FHA Loans: A hot subject (guest post)
(This is a guest post by Aaron Dehart, mortgage planner at Morgan Financial.
You can send him an email for additional questions regarding FHA: Aaron.DeHart@wjbradley.com)
FHA Pricing has been a hot subject as of late.
Although interest rates are still great when it comes to Government Loans, the volatility of the Market Place and the recovery of the Sub prime mess are still rearing its ugly head. As a result, every lender has gone to a risked base pricing system when it comes to Government loans.
Now this does not mean that FHA/ HUD have gone to this but it is the individual banks that are protecting their own interests. For example many banks are requiring a minimum Credit Score of 580 now for them to insure the FHA Loan; others are even higher with a 600 FICO score requirement.
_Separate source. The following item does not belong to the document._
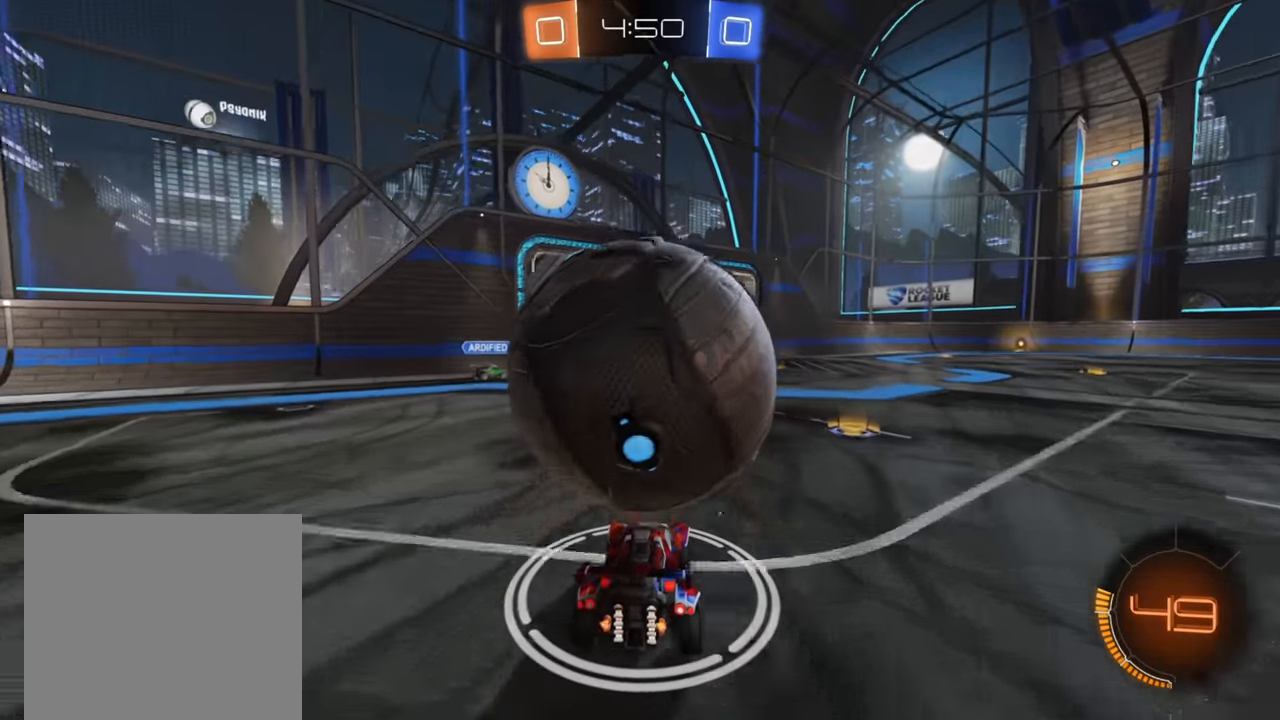
{"buttons": ["A", "R2"], "left_stick": "up", "right_stick": "center", "events": [[166, "R2", "down"], [183, "left_stick", "up"], [250, "A", "down"], [383, "A", "up"], [450, "A", "down"]]}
Now this does not mean that someone can not still qualify for an FHA Loan because FHA uses what is called a total score card. Meaning they look at the big picture, this not only includes the credit score, but also takes into consideration time on current, credit history for the past two years, debt to income ratio, loan to value, amount of reserves, etc.
What does all this mean? Obviously the stronger the candidate, good credit, good job history, lower debt to income ratio, good reserves in the bank, will be rewarded with an excellent interest rate.
For example if you have a credit score of say 700, 3 months of reserves and good job history, then you are rewarded with an interest rate of between 6 and 6.25% depending on market conditions when you lock of course. If your score is below 600 and depending on if you get an automated approval, (Automated Underwriting) we will discuss what that is later. Then the banks are going to charge you the selling premium, very simple the higher a risk the more banks have to pay to sell your loan on the secondary market.
The money has to come from somewhere so the banks are going to charge that upfront in pricing to ensure they have a loan that can be sold. Also it is important to point out that if a couple is married, the spouse’s debts must be used in qualifying. The lower mid credit scores of the two borrowers is being used. Example Husband 680, wife is a 575, the 575 score would be used for pricing. It is possible to remove the lower fico if the individual borrower can qualify on their own, however, the debts of the spouse will still be used in qualifying.
So you can see that FHA can fluctuate from having a right at market rate to having a higher than market rate determined by the overall scoring factor that FHA has. FHA are still the best loans to get for someone who has below a 680 FICO score, limited reserves and little or no money down for the transaction, especially if the property is located in a declining market area. The pricing adjusters are far more extreme on Conventional loans if you do not fit into those categories.